• _Things to do_:
#1 In the article on military insider threats, duplicate the text between "But, then as" and "violence to do it.", inclusive.
#2 Translate this sentence from the article on military insider threats into Spanish: "But, then as now, plenty of Muslims saw the fate of the Muslim world as hanging in the balance."

• _Selected passage_:
┄┄┄┄┄┄

Nidal Malik Hassan may not be alone. At least, not for long. In late June, NPR reported that the FBI has over 100 open investigations into members of the U.S. military who may have ties to Islamic extremists, roughly a dozen of them are considered serious:
The FBI and Department of Defense call these cases “insider threats.” They include not just active and reserve military personnel but also individuals who have access to military facilities such as contractors and close family members with dependent ID cards.
Officials would not provide details about the cases and the FBI would not confirm the numbers, but they did say that cases seen as serious could include, among others things, suspects who seem to be planning an attack or were in touch with “dangerous individuals” who were goading them to attack.
Whether any of these cases will amount to anything remains to be seen, but recruiting people with access to military materiel seems like a logical and potent approach, especially given the predilection of Afghan nationals working with our military overseas to stage attacks against American troops:
The attack on Sergeant Hissong’s company, on March 1 at Combat Outpost Sangesar, left two Americans dead along with two Afghan assailants, but it was not the first time that Afghan solders had attacked forces from the American-led coalition, nor would it be the last of what the military calls “green on blue” attacks. Already this year, 22 coalition service members have been killed by men in Afghan uniform, compared with 35 for all of last year, according to coalition officials.
The attacks, and the personal animosity that officials believe have driven most of them, are threatening the joint-training model that is one of the remaining imperatives of the Western mission in Afghanistan.
But to understand these two intertwined trends, we must go back a little ways – back to when al-Qaeda was little more than an ideology beginning to take shape within the minds of a few close friends. What’s become an international movement started out as just the spark of an idea, and not a particularly novel idea at that. Al-Qaeda was far from unprecedented in history, it was simply just another instance when an ideology’s adherents called for a return to what they saw as their belief’s fundamental roots.
The first formalized call to militant jihad and the birth of the fundamentalist salfi movement both came from one man, Ibn Taymiya, a Syrian scholar and historian who saw a return to the original Islam as the only way to stop the dismemberment of the Muslim world. In what would become a recurring theme for Islam, when its power was in decline movements that argued for a return to its original and purest precepts would begin to stir inside Islam and find sustenance. Mind you, this was was back in the 1300s when the imminent threat was Mongol invasions, so the world was rather different.
But, then as now, plenty of Muslims saw the fate of the Muslim world as hanging in the balance. And, as it so often seems to fundamentalists, there was only one way to save it: salfism.
Any fundamentalist who took the label salfi gained a label that refers to the original companions of the Prophet. The closest direct translation of someone described as salfi into English would be something along the lines of “Godfather” – which makes sense since they think they’re attempting to return to the original and traditional tenets of the faith. And, just like Don Corlione, they aren’t afraid to use violence to do it.

┄┄┄┄┄┄

Data items:

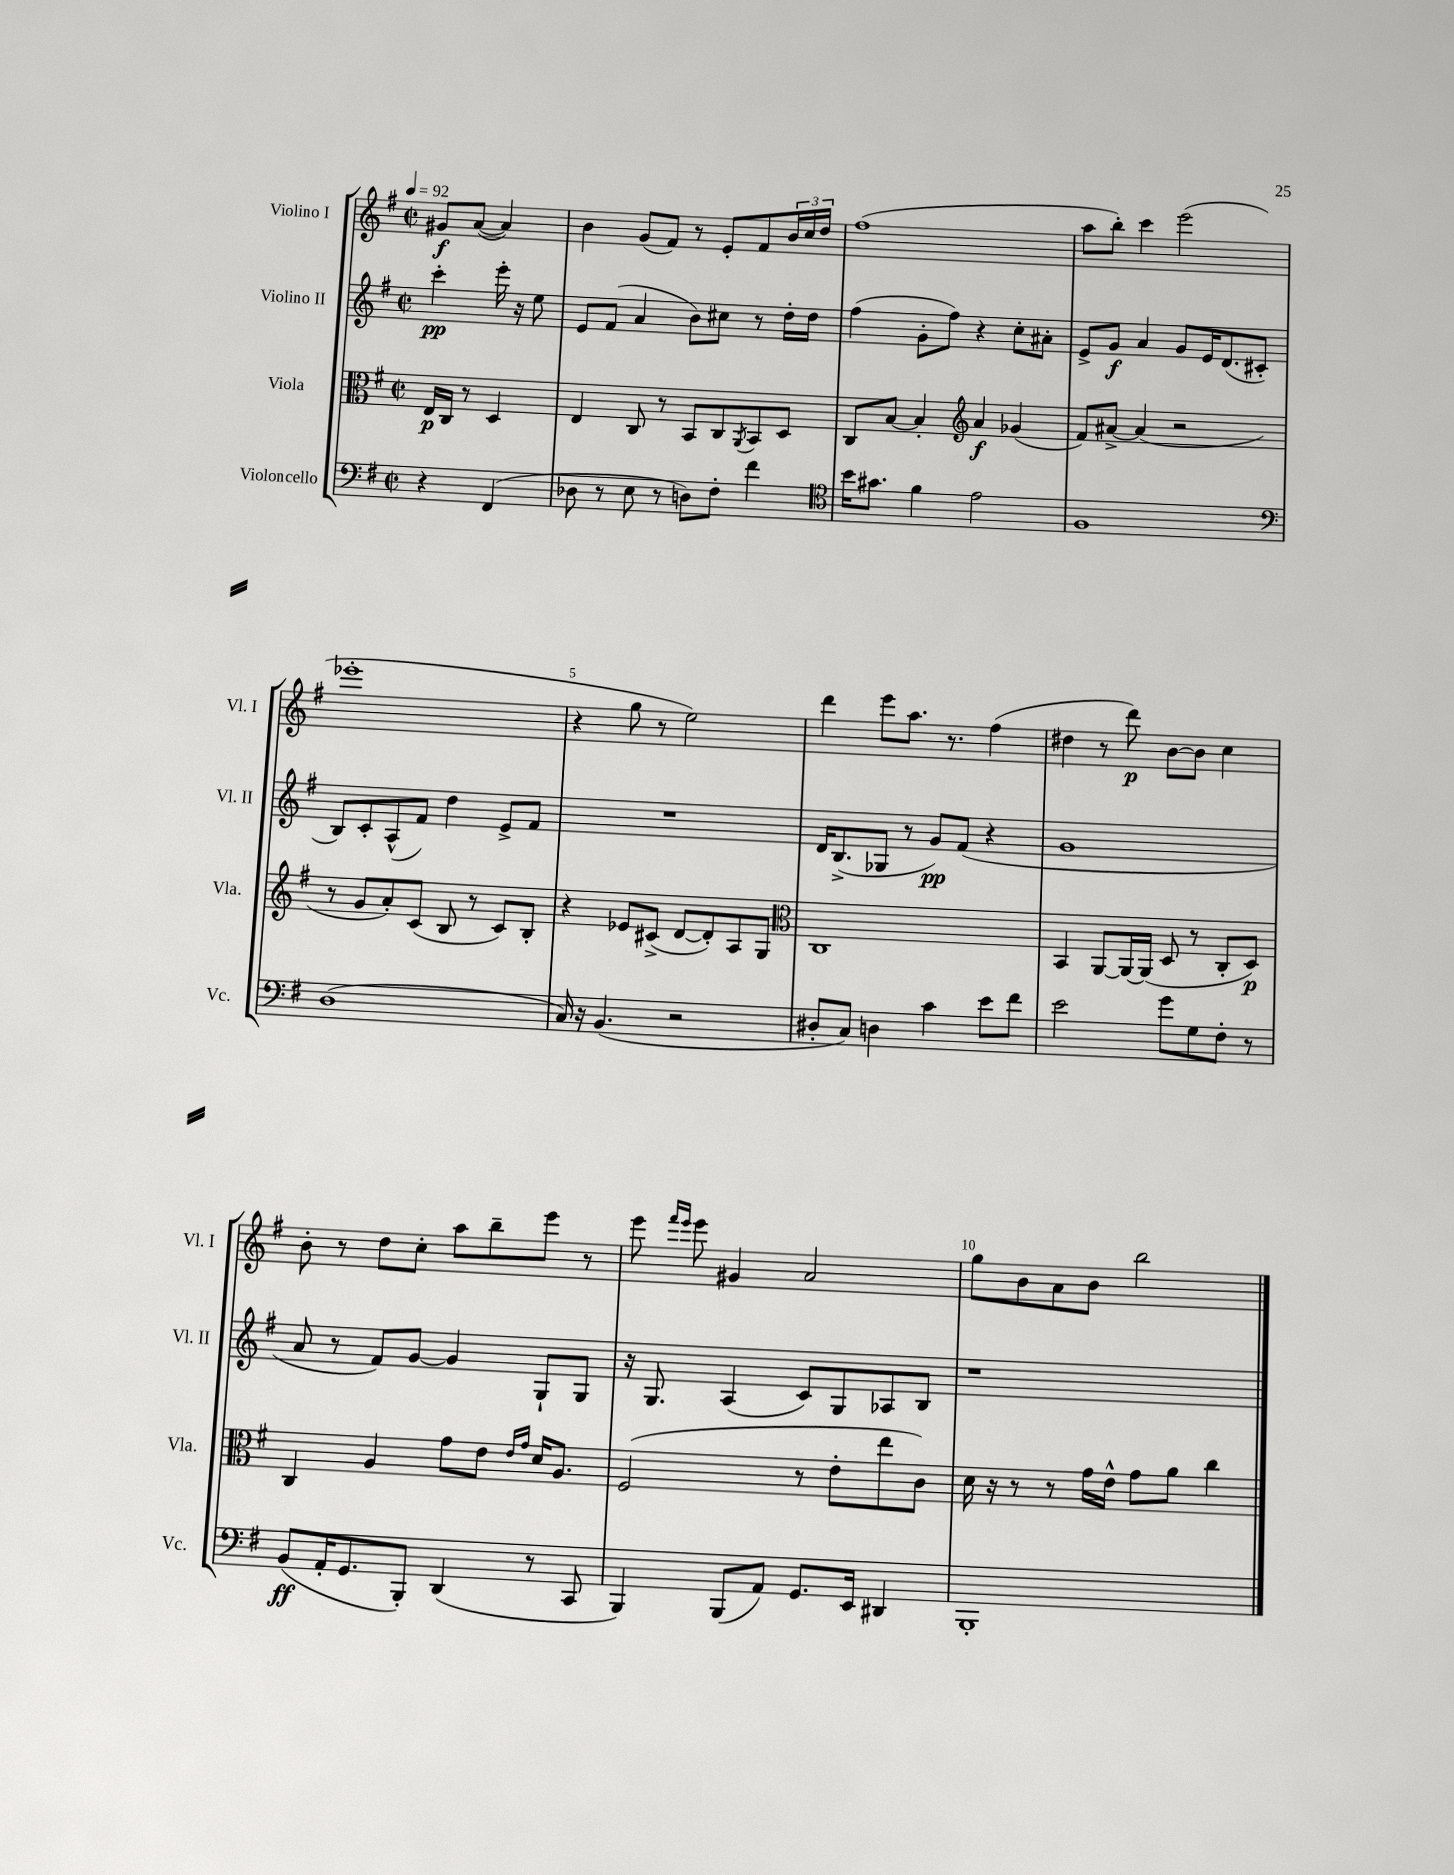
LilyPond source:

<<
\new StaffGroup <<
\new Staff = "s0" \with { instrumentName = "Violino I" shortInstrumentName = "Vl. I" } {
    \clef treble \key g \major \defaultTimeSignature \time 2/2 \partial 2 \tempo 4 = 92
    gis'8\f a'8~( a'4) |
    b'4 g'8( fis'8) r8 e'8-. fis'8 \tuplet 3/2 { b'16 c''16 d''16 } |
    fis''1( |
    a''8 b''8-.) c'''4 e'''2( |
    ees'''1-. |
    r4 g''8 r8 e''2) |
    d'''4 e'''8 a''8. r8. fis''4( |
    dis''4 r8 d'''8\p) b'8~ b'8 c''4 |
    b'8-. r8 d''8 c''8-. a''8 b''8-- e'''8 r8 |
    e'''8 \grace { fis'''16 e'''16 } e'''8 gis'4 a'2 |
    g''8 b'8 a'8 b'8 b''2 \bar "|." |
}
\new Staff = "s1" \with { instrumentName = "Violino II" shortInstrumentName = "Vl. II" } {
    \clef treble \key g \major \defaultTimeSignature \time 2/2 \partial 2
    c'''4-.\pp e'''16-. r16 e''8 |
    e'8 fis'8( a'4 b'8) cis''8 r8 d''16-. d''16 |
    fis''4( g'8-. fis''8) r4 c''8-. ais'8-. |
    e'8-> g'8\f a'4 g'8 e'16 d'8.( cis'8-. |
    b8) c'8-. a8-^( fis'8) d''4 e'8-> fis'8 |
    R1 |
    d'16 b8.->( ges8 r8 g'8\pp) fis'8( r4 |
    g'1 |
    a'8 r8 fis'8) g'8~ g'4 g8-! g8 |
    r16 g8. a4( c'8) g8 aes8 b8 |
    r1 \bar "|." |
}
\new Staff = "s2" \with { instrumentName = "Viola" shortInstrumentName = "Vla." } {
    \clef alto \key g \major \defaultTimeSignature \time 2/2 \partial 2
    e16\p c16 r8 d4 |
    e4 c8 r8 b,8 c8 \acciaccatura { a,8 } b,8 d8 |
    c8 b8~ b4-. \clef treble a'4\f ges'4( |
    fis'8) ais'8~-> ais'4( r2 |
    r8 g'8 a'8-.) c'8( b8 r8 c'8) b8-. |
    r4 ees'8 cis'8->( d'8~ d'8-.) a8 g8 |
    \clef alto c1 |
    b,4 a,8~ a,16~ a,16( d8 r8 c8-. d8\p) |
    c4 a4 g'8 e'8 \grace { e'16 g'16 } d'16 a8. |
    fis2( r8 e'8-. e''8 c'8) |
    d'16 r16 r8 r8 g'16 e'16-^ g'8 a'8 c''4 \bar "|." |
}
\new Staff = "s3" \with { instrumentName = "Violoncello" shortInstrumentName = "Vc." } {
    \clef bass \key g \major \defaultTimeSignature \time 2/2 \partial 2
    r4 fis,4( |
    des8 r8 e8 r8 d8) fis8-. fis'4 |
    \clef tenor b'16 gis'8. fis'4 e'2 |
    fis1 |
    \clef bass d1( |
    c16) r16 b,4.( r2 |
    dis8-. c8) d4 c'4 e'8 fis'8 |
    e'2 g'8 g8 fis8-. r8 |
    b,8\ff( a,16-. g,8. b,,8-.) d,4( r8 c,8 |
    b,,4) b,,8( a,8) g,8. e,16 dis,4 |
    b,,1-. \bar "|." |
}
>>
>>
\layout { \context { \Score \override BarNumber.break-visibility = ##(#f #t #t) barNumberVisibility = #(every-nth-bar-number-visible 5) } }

┄┄┄┄┄┄

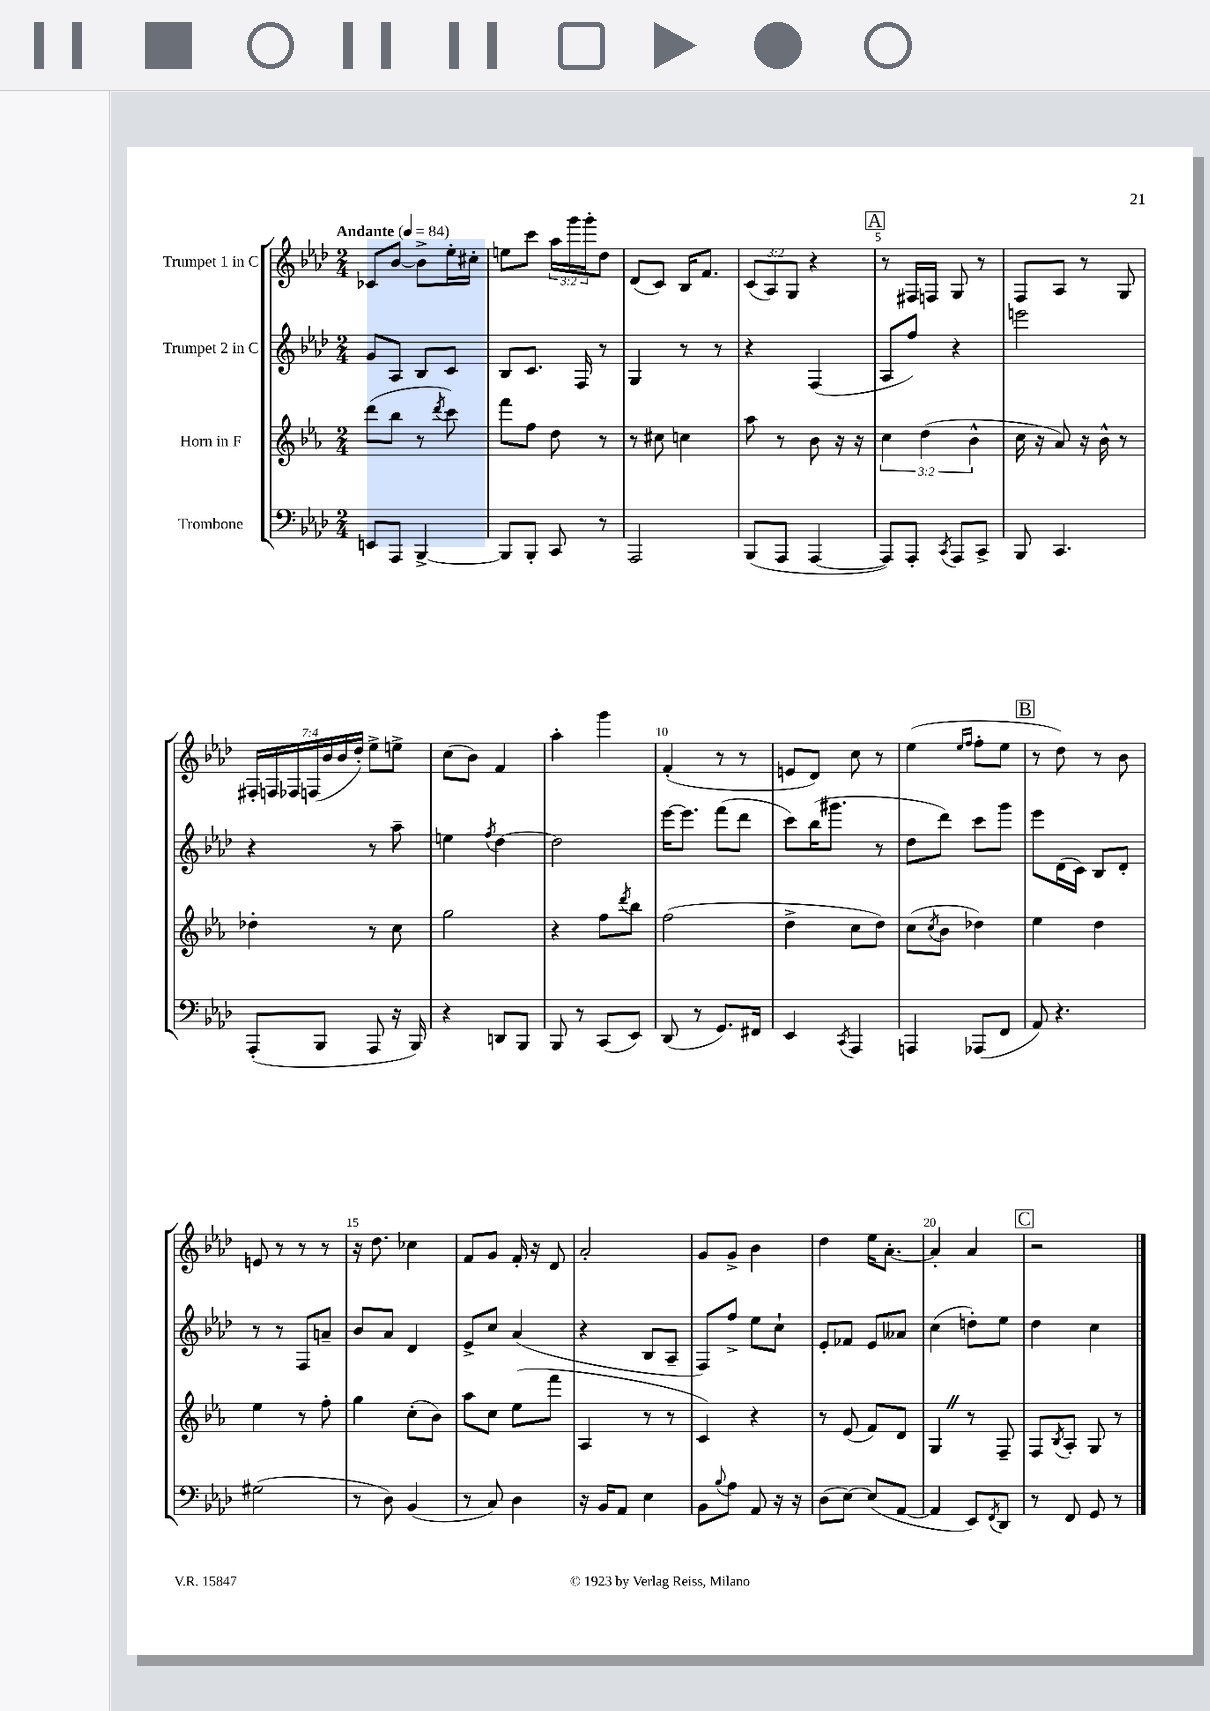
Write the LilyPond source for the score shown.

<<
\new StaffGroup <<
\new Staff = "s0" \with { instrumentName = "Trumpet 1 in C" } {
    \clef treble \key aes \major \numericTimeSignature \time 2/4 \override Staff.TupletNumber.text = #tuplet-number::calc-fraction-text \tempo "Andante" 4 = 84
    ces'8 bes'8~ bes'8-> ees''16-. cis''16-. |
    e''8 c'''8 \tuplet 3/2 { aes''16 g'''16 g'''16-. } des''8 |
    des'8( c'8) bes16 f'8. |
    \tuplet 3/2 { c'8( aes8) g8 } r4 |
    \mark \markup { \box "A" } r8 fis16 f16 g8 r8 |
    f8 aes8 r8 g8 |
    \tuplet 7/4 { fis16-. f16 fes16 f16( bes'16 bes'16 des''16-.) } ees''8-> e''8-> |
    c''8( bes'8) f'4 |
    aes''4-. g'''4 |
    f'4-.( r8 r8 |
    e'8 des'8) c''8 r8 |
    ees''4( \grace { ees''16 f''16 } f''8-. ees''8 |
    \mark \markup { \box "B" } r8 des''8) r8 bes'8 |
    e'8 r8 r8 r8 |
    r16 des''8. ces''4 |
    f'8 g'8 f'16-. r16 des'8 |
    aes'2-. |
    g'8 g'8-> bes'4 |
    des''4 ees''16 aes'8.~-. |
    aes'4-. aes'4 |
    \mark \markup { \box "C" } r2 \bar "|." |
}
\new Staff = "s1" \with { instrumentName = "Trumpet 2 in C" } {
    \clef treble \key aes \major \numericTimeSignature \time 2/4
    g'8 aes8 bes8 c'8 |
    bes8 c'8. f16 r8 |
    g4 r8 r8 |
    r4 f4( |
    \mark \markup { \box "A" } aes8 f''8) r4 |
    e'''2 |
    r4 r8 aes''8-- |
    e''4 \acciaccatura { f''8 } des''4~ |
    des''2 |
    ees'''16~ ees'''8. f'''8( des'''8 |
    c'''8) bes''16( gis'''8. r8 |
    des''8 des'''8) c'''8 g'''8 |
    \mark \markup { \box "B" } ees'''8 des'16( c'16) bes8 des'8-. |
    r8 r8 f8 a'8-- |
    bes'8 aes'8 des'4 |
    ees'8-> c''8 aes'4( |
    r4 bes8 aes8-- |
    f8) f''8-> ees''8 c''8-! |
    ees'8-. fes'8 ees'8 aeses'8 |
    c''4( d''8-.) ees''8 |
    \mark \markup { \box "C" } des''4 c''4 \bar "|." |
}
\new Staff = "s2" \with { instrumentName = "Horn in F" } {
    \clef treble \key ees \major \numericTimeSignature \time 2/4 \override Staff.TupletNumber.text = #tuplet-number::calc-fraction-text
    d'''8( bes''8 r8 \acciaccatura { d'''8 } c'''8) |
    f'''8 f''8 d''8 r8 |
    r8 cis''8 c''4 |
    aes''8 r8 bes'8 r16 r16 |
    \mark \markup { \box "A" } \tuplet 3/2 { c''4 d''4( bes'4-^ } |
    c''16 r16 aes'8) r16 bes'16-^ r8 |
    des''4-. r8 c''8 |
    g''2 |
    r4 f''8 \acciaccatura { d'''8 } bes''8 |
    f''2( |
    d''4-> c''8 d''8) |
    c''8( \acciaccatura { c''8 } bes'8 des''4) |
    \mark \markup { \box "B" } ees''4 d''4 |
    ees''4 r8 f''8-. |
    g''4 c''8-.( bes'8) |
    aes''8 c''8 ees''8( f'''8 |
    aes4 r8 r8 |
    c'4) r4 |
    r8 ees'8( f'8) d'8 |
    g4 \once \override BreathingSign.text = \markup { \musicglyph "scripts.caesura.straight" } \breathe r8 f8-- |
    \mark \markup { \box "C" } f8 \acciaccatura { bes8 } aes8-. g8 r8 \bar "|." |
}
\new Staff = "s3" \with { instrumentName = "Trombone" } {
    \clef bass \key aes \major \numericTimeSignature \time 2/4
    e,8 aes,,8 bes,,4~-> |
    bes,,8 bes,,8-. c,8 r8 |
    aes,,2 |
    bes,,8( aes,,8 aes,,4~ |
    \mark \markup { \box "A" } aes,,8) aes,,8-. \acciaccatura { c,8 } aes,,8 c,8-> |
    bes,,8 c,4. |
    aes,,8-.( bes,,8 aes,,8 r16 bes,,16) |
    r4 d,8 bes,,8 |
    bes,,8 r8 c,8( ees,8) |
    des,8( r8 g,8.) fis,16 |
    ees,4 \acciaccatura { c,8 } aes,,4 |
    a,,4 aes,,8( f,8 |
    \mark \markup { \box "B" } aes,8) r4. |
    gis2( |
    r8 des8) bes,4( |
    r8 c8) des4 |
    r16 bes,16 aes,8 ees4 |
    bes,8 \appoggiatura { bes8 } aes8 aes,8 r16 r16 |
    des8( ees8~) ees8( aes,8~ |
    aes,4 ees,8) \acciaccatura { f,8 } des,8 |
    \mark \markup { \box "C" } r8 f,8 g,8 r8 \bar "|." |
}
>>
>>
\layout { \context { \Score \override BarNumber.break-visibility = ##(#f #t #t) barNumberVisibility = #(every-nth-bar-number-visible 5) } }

┄┄┄┄┄┄

• _Task-by-task solutions_:
#1
But, then as now, plenty of Muslims saw the fate of the Muslim world as hanging in the balance. And, as it so often seems to fundamentalists, there was only one way to save it: salfism.
Any fundamentalist who took the label salfi gained a label that refers to the original companions of the Prophet. The closest direct translation of someone described as salfi into English would be something along the lines of “Godfather” – which makes sense since they think they’re attempting to return to the original and traditional tenets of the faith. And, just like Don Corlione, they aren’t afraid to use violence to do it.

#2 Pero, entonces como ahora, muchos musulmanes veían el destino del mundo musulmán como pendiente de un hilo.